So I'm 47 hours into my print and I notice this...

So I’m 47 hours into my print and I notice this… My build plate is at only 23c… This is room temperature. My question is, do you guys thing the heating element just died or is it possible that the print itself is working as a heatsink and cooling everything down? This temp makes me very nervous because below 35c parts start popping off of the build plate. Since I’m 47 hours into this print there’s no way I’m going to stop it. I’ll have to test it after it’s done I guess. I even used an IR temp gun and verified that it’s cold. I’m really worried that the part’s just going to pop off mid print and ruin the whole thing… Oh great… Down to 22c…

Could it be the gcode telling the printer to turn the plate off? I’ve had that happen before where I forget to punch that setting into slic3r

@Jacob_Bridenbecker_W the photo shows the gcode target is 65C.

@Kevin_Danger_Powers I’d say broken wire or similar electronics issue.

@Ryan_Carlyle That’s what I’m thinking too… Now I’m probably going to have to figure out how the hell to fix that…

@Jacob_Bridenbecker_W It shouldn’t be the gcode because it’s programmed to run at 80c (the temp sensor is off) until the first layer is done and then it’s suppose to drop down to 65c. I do this so that it sticks to the plate well but then it cools down so the new hot plastic coming out cools faster.

Doubt the bed itself died. Could be the wire or the mosfet…

Did you check with your hand to ensure its the bed that’s the issue not the thermistor? If it’s the thermistor and the bed feels hot it’s likely to burn your house down if it’s a cheap Chinese kit.

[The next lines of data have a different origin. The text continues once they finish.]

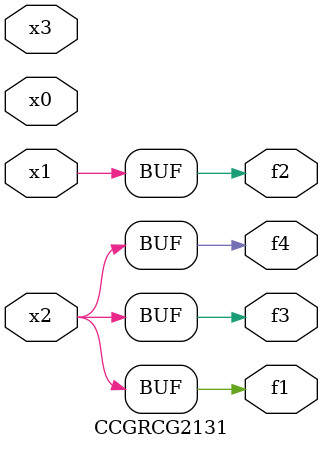
<source format=v>
module CCGRCG2131(
	input x0, x1, x2, x3,
	output f1, f2, f3, f4
);
	assign f1 = x2;
	assign f2 = x1;
	assign f3 = x2;
	assign f4 = x2;
endmodule

</source>
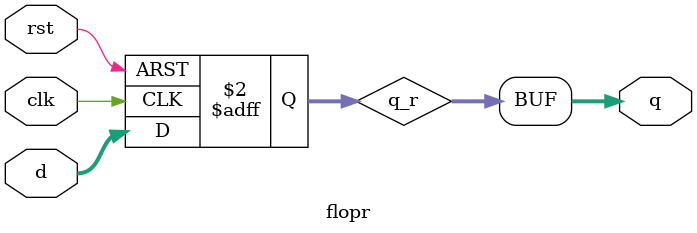
<source format=v>
/*
新state下获得暂存的数据
在每个时钟周期上升沿，将d传给q
如在上个state中，RD1存储了从rs中读出的数据，
那么这个state的clk上升沿，将RD1赋值给这次state用于计算的A，
防止同步读取时冲掉数据
*/
module flopr #(parameter WIDTH = 8)
              (clk, rst, d, q);
   input              clk;
   input              rst;
   input  [WIDTH-1:0] d;
   output [WIDTH-1:0] q;
   
   reg [WIDTH-1:0] q_r;
               
   always @(posedge clk or posedge rst) begin
      if ( rst ) 
         q_r <= 0;
      else 
         q_r <= d;
   end // end always
   
   assign q = q_r;
      
endmodule


</source>
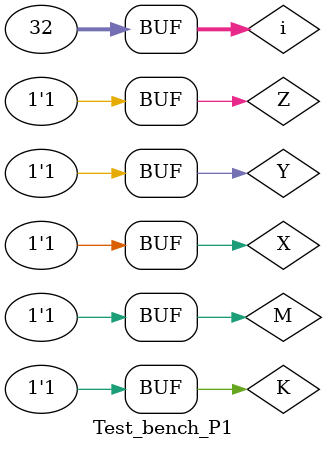
<source format=v>
`include "AND_inciso3.v"
`include "AND_inciso2.v"


module Test_bench_P1;
    reg X, Y,Z ,K, M; // Entradas
    wire WS_OR2, WS_OR3,WS_OR4,WS_OR5, Wout_7,Wout_8;  // Salidas
    integer i;

    AND_inciso2 Indtance0 ( WS_OR2,X, Y, Z,K,M);
    AND_inciso3 Indtance1 (WS_OR3, X, Y, Z,K,M);
    
   
    
initial begin

    // Estímulo
    // Para iniciar en 00000
    X <= 0;Y <= 0;Z <= 0;K <= 0;M <= 0;

    for(i = 0; i < 32; i = i + 1) 
        begin
            {X,Y,Z,K,M} = i; 
            #10; 
        end   
end
   
initial begin
    $monitor("A continuacion la tabla de verdad usada:");
    $monitor("X=%0b Y=%0b Z=%0b K=%0b M=%0b ", X,Y,Z,K,M);
    // Crear archivo .vcd para gtkwave
    $dumpfile("Prueba_P1.vcd");
    $dumpvars(0, Test_bench_P1);
end
endmodule



</source>
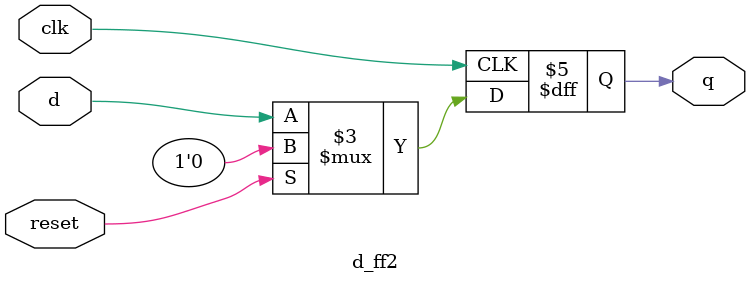
<source format=v>
module d_ff2(
input d,clk,reset,
output reg q
);
//syn
always@(posedge clk)
begin
if(reset)
q<=0;
else
q<=d;
end

endmodule 

</source>
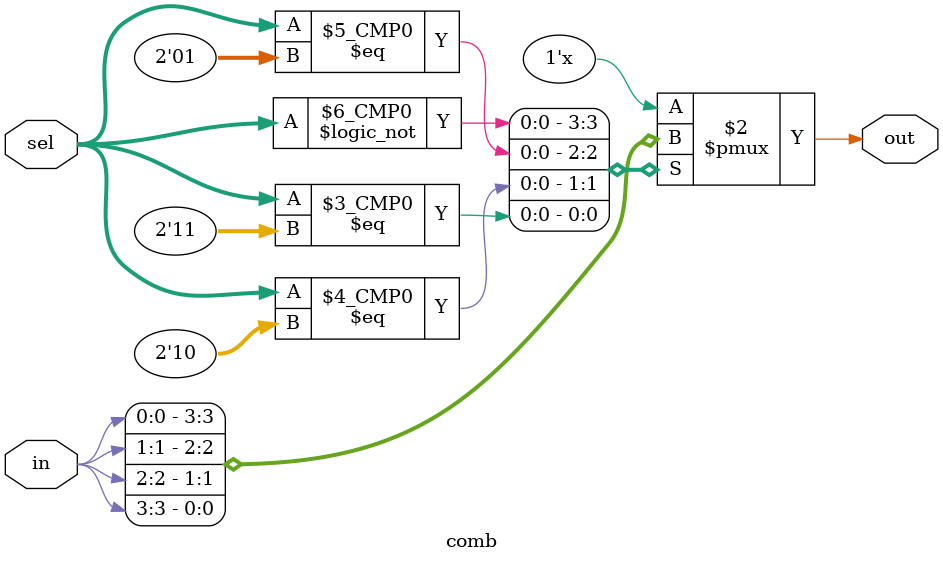
<source format=v>

module comb(
  input  [1:0] sel,
  input  [3:0] in,
  output reg out
);

  always @(*) begin
    case (sel)
      2'b00: out = in[0];
      2'b01: out = in[1];
      2'b10: out = in[2];
      2'b11: out = in[3];
      default: out = 1'b0;
    endcase
  end

endmodule
//- end

</source>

FYI, IR temps guns don’t read accurately on a lot of surfaces… bare aluminum or glass for example. Should read fine on plastic or blue tape.

@Griffin_Paquette I really hope it’s not a mosfet. That won’t be as easy or cheap to fix.

Or the wiring or connectors melted, and it’s moments away from catching fire. This is why most good firmwares have implemented thermal runaway protection that halts the print.

@Kevin_Danger_Powers if it is shoot me a hangouts message. I can repair/replace even surface mount ones fairly easily.

Would love to see what you are printing. :grin:

@Griffin_Paquette ok, if I have any questions I’ll let you know. Thanks.

Ok so I just did a little poking around and found out that BOTH wires from the heated bed broke off… -.- that’s annoying. I can’t really see back there but I’m guessing I can just solder them back on. The part I’m most annoyed about is the fact that now I’m going to have to relevel my bed. God that is a pain in the ass. Lol. But I have a much better understanding of how to do it now so it shouldn’t be too bad.

@Paul_de_Groot check out my previous post. I have a bunch of pics showing it’s progress.

You also need to dig into your firmware and see why the print didn’t stop… Marlin has a safety feature that if it can’t maintain the correct temperature (outside of an acceptable range) then it will shut down with a #MINTEMP or #MAXTEMP error. Why that is disabled is beyond me, as it prevents your house from burning down if the thermistor fails.

@William_Steele I have no idea how to access the firmware for this thing.

@Kevin_Danger_Powers fatigue failure. Solder breaks if you repeatedly put it under stress. You need some kind of strain relief to get the bending away from the solder joint. And upgrade to flex rated wiring.

This is why I hate i3 type printers… big, high-current wiring in a flex cycle application? It’s a recipe for failure and has a pretty good chance of causing a fire.

Mintemp/maxtemp errors apply to the hotend, not the bed. Many printers don’t have a heated bed…

Hotend meltdowns have been the cause of several fires (don’t leave the printer unattended, including sleeping), but I haven’t been able to find mention of one from an overheated bed. While possible most beds are power limited, just not enough juice in the supplies to get them that hot

Absolutely wrong. Most hotends operate at 40 watts. Most beds operate at 150-200 watts. Since a lot of old printers are 12v that means 13-18 amps. This is more than most household appliances.
The bed itself might not get hot enough to burn, but every wire, mosfet, and connector in its path is more than capable of catching fire.

Heatbed connectors burn up all the time.